On-chain mixers like Tornado Cash break the chain of asset transaction history. They make it difficult to match input and output transactions, providing users with the same assets in a new wallet without transaction baggage. However, mixing is an effective but incomplete solution, as it gives users a fresh start but does not prevent them from being exposed again. Additionally, mixers require significant liquidity to optimize privacy, as transaction inputs must be of the same size, making it challenging to match transactions when input volumes are low.

For those who want to retain access to the Ethereum ecosystem, Railgun, Aztec, and Offshift seem to be viable options. However, Aztec is not fully decentralized, and the other two involve significant technical challenges that keep them away from mainnet launch.

In its favor, Secret has a first-mover advantage, and if it can continue to gain momentum in the recent market upturn, it has the potential to become a trendsetter in the privacy space. Its early position in the interconnected Cosmos ecosystem may bode well for adoption. As the Ethereum community is well aware, DeFi has a high degree of reflexivity. A little momentum in liquidity driven by token incentives could snowball and lead to rapid adoption. The decisive factor will be whether Secret's Supernova upgrade and an increasing number of on-chain privacy cases can help the network gain more adoption.

Future

Secret has invested significant resources into developing its application ecosystem and products. The project and its community have established a grant program with 20 million SCRT to help fund applications built on the network. It has also completed integration with Band Protocol, a necessary DeFi building block that provides price information for on-chain exchanges and other financial applications like lending and derivatives protocols.

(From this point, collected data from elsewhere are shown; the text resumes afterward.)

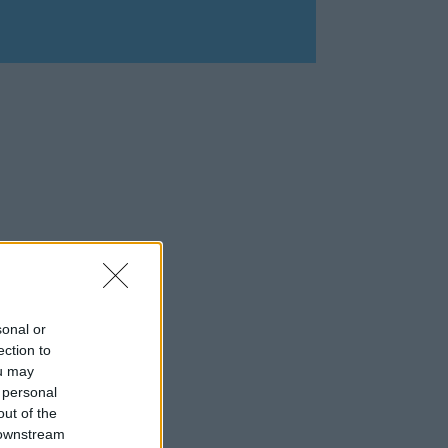
sonal or
ection to
ou may
 personal
out of the
 downstream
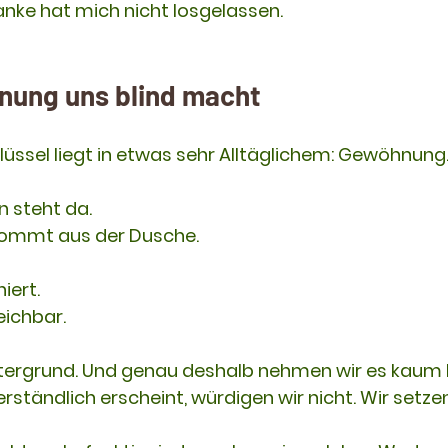
nke hat mich nicht losgelassen.
nung uns blind macht
hlüssel liegt in etwas sehr Alltäglichem: Gewöhnung
 steht da.
ommt aus der Dusche.
iert.
eichbar.
Hintergrund. Und genau deshalb nehmen wir es kaum
rständlich erscheint, würdigen wir nicht. Wir setzen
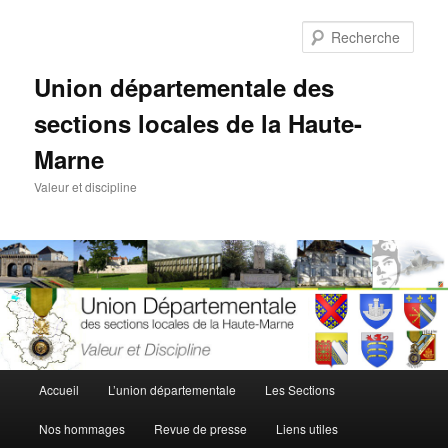
Aller
au
Rech
contenu
principal
Union départementale des
sections locales de la Haute-
Marne
Valeur et discipline
Menu
Accueil
L’union départementale
Les Sections
principal
Nos hommages
Revue de presse
Liens utiles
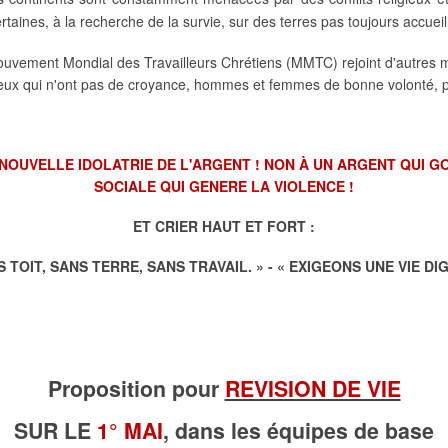
rtaines, à la recherche de la survie, sur des terres pas toujours accuei
e Mouvement Mondial des Travailleurs Chrétiens (MMTC) rejoint d'autres
e ceux qui n'ont pas de croyance, hommes et femmes de bonne volonté, 
 NOUVELLE IDOLATRIE DE L'ARGENT ! NON À UN ARGENT QUI GO
SOCIALE QUI GENERE LA VIOLENCE !
ET CRIER HAUT ET FORT :
TOIT, SANS TERRE, SANS TRAVAIL. » - « EXIGEONS UNE VIE D
Proposition pour
REVISION DE VIE
SUR LE
1° MAI
, dans les équipes de base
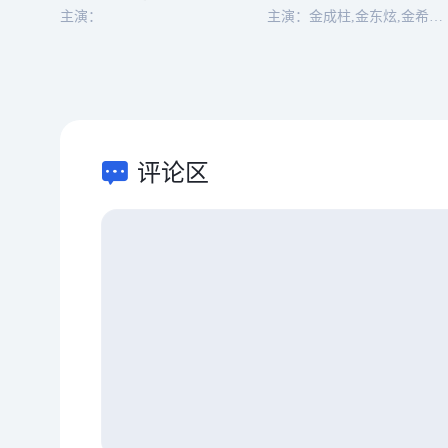
主演：
主演：金成柱,金东炫,金希澈,金智雨,张恩实,崔英才,姜听躾,李炫宣
评论区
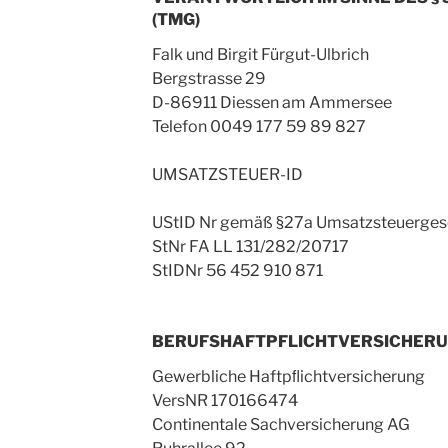
(TMG)
Falk und Birgit Fürgut-Ulbrich
Bergstrasse 29
D-86911 Diessen am Ammersee
Telefon 0049 177 59 89 827
UMSATZSTEUER-ID
UStID Nr gemäß §27a Umsatzsteuerge
StNr FA LL 131/282/20717
StIDNr 56 452 910 871
BERUFSHAFTPFLICHTVERSICHER
Gewerbliche Haftpﬂichtversicherung
VersNR 170166474
Continentale Sachversicherung AG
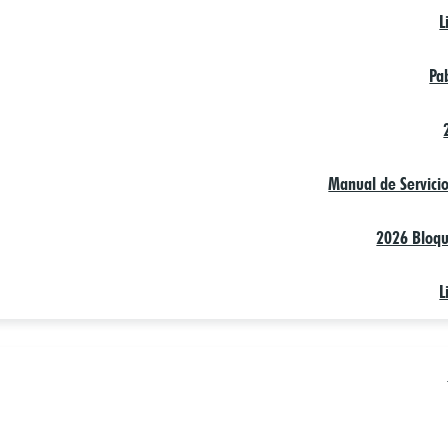
L
Pa
Manual de Servicio
2026 Bloqu
L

The main value pillar of Secret Network is its name: privacy computing. Privacy in cryptocurrency is challenging in terms of technological development, regulatory acceptance, and user adoption. Secret has addressed the first issue and developed solutions to help tackle the second when the time is right. However, user adoption of privacy solutions will be a significant barrier, as users often prioritize convenience and familiarity over privacy.

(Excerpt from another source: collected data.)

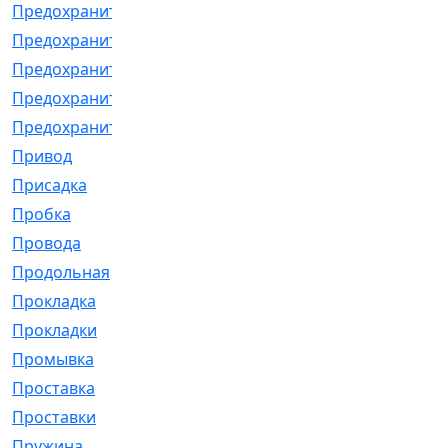
Предохранитель
[32]
Предохранитель_б
[18]
Предохранитель_м
[21]
Предохранитель_фл.
[13]
Предохранительная
[2]
Привод
[198]
Присадка
[2]
Пробка
[1]
Провода
[231]
Продольная
[1]
Прокладка
[2726]
Прокладки
[25]
Промывка
[13]
Проставка
[58]
Проставки
[38]
Пружина
[23]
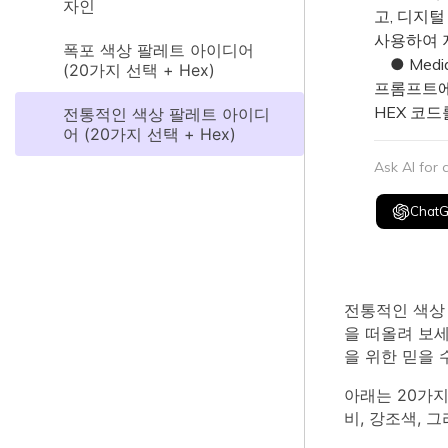
자인
고, 디지
사용하여 
폭포 색상 팔레트 아이디어
● Medi
(20가지 선택 + Hex)
프롬프트에
HEX 코드
전통적인 색상 팔레트 아이디
어 (20가지 선택 + Hex)
Ask AI for
Chat
전통적인 색상 
을 떠올려 보
을 위한 믿을 
아래는 20가지
비, 강조색, 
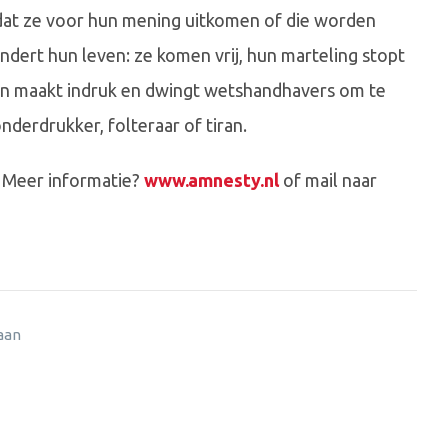
at ze voor hun mening uitkomen of die worden
andert hun leven: ze komen vrij, hun marteling stopt
ven maakt indruk en dwingt wetshandhavers om te
derdrukker, folteraar of tiran.
. Meer informatie?
www.amnesty.nl
of mail naar
 aan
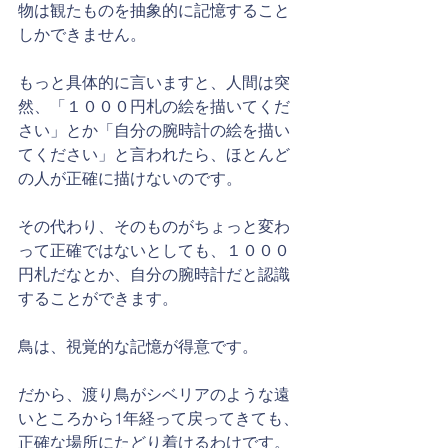
物は観たものを抽象的に記憶すること
しかできません。
もっと具体的に言いますと、人間は突
然、「１０００円札の絵を描いてくだ
さい」とか「自分の腕時計の絵を描い
てください」と言われたら、ほとんど
の人が正確に描けないのです。
その代わり、そのものがちょっと変わ
って正確ではないとしても、１０００
円札だなとか、自分の腕時計だと認識
することができます。
鳥は、視覚的な記憶が得意です。
だから、渡り鳥がシベリアのような遠
いところから1年経って戻ってきても、
正確な場所にたどり着けるわけです。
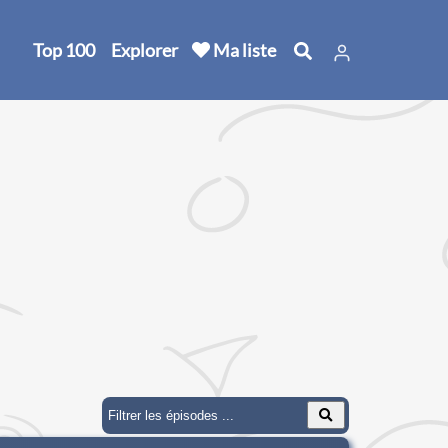
Top 100
Explorer
Ma liste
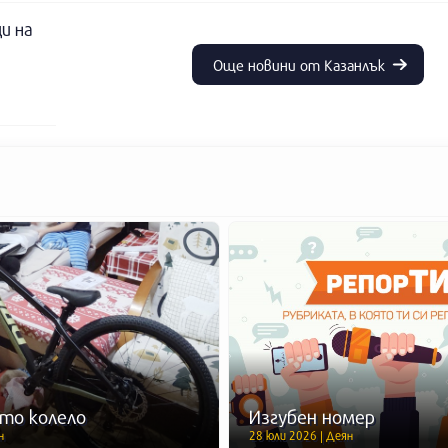
и на
Още новини от Казанлък
то колело
Изгубен номер
н
28 юли 2026 | Деян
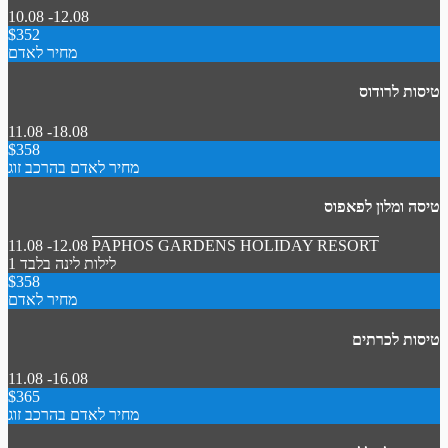
10.08 -12.08
$352
מחיר לאדם
טיסות לרודוס
11.08 -18.08
$358
מחיר לאדם בהרכב זוג
טיסה ומלון לפאפוס
11.08 -12.08
PAPHOS GARDENS HOLIDAY RESORT
1 לילות
לינה בלבד
$358
מחיר לאדם
טיסות לכרתים
11.08 -16.08
$365
מחיר לאדם בהרכב זוג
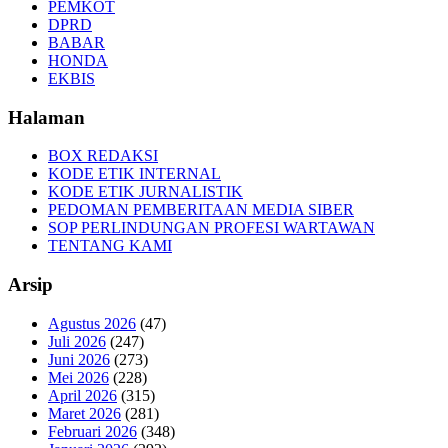
PEMKOT
DPRD
BABAR
HONDA
EKBIS
Halaman
BOX REDAKSI
KODE ETIK INTERNAL
KODE ETIK JURNALISTIK
PEDOMAN PEMBERITAAN MEDIA SIBER
SOP PERLINDUNGAN PROFESI WARTAWAN
TENTANG KAMI
Arsip
Agustus 2026
(47)
Juli 2026
(247)
Juni 2026
(273)
Mei 2026
(228)
April 2026
(315)
Maret 2026
(281)
Februari 2026
(348)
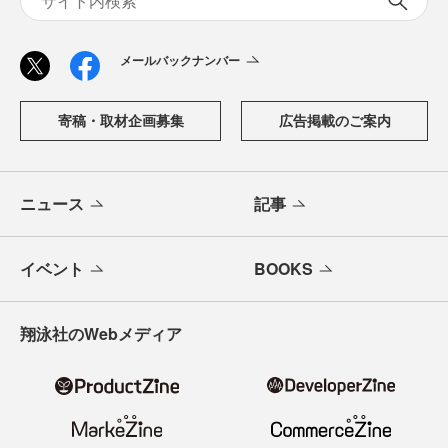
メールバックナンバー
寄稿・取材企画募集
広告掲載のご案内
ニュース
記事
イベント
BOOKS
翔泳社のWebメディア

Our privacy is under attack—it's been the case in Web2 for some time, and now in crypto. Unless there is a dramatic (perhaps necessary) shift in consumer behavior, things may only get worse. Do we value our privacy enough to rebuild the DeFi ecosystem on a privacy-centric Layer 1? Do we only slightly value it, using privacy networks as a supplementary service as needed? Or do we yield to the looming threat of state surveillance?